Saturday, April 19, 2008

Minding the gaps

Automating the uncovering of propaganda, could simply be a matter of finding the differences between local and global news coverage.

So, for example, the almost non-existent local coverage of the US votes in the UN against nuclear disarmament. This is a regular, big story, outside the US and UK, but it's self-censored within the US national press. Finding the differences should be a snap ... and the gap itself provides significant information.

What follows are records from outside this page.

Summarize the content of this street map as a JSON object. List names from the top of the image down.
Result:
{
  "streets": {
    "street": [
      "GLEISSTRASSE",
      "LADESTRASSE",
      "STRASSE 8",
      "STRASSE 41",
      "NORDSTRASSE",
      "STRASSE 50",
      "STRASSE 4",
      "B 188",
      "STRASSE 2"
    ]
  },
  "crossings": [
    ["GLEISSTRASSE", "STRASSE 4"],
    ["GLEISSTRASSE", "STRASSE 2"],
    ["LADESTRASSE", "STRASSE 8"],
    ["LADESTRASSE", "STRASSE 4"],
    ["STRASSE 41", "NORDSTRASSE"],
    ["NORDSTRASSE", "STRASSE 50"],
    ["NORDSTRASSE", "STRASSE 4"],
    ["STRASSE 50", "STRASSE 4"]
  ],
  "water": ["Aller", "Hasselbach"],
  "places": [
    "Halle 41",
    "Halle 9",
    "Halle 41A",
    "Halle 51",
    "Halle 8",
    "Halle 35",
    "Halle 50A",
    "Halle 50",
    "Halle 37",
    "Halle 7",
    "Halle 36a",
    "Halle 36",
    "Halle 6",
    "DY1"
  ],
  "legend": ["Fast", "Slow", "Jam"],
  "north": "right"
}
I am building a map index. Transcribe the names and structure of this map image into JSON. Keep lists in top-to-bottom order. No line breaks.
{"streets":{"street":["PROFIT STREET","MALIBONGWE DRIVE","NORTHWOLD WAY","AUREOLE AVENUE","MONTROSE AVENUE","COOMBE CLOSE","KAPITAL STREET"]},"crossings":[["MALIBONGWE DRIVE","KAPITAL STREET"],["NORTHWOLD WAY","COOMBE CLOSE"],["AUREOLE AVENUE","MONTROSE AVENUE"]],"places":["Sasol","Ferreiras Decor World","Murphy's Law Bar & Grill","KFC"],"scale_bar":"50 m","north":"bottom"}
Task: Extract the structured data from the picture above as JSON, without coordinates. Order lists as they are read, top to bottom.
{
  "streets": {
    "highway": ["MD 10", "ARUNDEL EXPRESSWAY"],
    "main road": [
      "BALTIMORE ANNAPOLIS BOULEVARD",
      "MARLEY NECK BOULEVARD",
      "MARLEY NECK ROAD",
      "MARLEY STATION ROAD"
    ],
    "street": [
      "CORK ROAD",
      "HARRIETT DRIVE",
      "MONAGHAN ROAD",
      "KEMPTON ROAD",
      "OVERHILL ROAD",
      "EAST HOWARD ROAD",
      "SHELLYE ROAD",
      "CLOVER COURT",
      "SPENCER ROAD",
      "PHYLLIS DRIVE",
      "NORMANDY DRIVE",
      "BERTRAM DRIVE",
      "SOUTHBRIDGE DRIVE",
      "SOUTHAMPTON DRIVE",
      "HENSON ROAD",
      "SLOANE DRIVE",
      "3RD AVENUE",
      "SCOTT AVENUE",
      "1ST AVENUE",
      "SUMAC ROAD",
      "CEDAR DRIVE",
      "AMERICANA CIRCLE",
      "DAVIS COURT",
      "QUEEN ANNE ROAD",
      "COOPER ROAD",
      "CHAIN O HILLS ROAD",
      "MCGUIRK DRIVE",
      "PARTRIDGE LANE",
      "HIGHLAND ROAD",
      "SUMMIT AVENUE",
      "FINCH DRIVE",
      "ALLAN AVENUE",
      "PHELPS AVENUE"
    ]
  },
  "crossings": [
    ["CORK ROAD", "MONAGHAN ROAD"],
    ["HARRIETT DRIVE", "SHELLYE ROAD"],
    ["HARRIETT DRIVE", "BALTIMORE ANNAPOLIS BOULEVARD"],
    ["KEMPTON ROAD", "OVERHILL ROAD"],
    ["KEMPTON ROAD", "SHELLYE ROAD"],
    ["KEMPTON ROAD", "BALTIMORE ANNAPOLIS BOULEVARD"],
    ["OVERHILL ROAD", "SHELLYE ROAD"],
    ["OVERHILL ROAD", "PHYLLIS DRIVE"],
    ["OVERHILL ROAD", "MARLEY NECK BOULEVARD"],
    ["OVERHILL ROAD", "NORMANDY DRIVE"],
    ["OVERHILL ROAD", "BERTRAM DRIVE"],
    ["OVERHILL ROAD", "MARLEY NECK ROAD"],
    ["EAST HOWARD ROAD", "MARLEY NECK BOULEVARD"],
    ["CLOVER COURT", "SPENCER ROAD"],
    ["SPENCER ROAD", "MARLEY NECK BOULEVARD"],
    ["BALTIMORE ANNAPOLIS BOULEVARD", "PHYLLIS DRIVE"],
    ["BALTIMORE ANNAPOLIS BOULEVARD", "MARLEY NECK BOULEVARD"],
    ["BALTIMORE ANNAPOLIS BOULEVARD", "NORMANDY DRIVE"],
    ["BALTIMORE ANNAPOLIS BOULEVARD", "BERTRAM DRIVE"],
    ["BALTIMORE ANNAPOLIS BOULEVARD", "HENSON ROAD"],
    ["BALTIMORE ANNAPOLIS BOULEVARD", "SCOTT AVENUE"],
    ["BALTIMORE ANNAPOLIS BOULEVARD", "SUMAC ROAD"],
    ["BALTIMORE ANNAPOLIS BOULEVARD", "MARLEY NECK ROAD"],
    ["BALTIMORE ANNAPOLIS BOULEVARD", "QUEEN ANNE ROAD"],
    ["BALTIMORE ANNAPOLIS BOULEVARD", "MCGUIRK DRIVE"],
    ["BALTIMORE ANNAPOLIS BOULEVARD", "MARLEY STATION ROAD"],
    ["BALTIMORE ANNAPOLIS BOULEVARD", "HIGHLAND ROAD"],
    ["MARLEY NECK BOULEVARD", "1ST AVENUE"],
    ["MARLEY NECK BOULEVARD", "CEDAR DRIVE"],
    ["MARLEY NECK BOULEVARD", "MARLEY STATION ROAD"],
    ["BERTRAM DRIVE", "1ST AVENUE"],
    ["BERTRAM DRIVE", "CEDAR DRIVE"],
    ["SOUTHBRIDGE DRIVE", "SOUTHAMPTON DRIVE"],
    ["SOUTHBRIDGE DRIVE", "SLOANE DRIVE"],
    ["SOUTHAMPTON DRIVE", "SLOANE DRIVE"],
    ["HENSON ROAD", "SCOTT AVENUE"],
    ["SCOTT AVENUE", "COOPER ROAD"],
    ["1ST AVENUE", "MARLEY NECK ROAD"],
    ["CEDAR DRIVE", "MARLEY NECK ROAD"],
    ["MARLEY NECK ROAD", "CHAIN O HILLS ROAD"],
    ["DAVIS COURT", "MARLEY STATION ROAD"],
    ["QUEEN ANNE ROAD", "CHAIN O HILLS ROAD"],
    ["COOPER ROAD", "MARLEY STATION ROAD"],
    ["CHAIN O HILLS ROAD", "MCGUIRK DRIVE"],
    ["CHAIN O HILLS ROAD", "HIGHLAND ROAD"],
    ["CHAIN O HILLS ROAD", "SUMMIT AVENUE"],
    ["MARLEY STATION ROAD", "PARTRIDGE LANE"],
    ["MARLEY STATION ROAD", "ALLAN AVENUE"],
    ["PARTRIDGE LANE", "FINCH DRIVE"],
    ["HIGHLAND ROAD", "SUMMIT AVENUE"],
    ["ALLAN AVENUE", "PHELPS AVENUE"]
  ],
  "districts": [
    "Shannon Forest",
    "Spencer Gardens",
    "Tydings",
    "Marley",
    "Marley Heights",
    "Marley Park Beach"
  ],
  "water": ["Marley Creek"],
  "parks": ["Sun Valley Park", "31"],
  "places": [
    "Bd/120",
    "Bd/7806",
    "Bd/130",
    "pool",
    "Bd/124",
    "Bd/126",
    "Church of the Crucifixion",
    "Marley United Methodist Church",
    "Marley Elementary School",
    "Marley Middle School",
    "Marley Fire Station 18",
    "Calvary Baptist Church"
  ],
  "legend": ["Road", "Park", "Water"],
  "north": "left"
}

The percentage of total coverage a story receives is also significant ... something well-understood within most countries. No one thinks that celebrity news or sports news is hard news, and this is regularly decried. But news from the White House also obscures hard news ... this is clearly stated in fictional movies and television shows involving the White House. And yet we have no automated place to go to determine the obscured, real story, in real time. Even though they are often reported loud and clear in the global press. For example, in the Reagan years, when the World Court convicted the US of funding terror attacks against civilian targets in Nicaragua, it really didn't make the news in the US. But the rest of the World Press reported on it, at length.

Ideally, I'd like an option in Google News, to see the top-rated global stories that are not among the top-rated US-UK stories. There's a local analog, where your city newspaper won't report the biggest national scandal about your city ...

People all over the world need to see these differences, to discover which stories their governments and media manage not to tell them.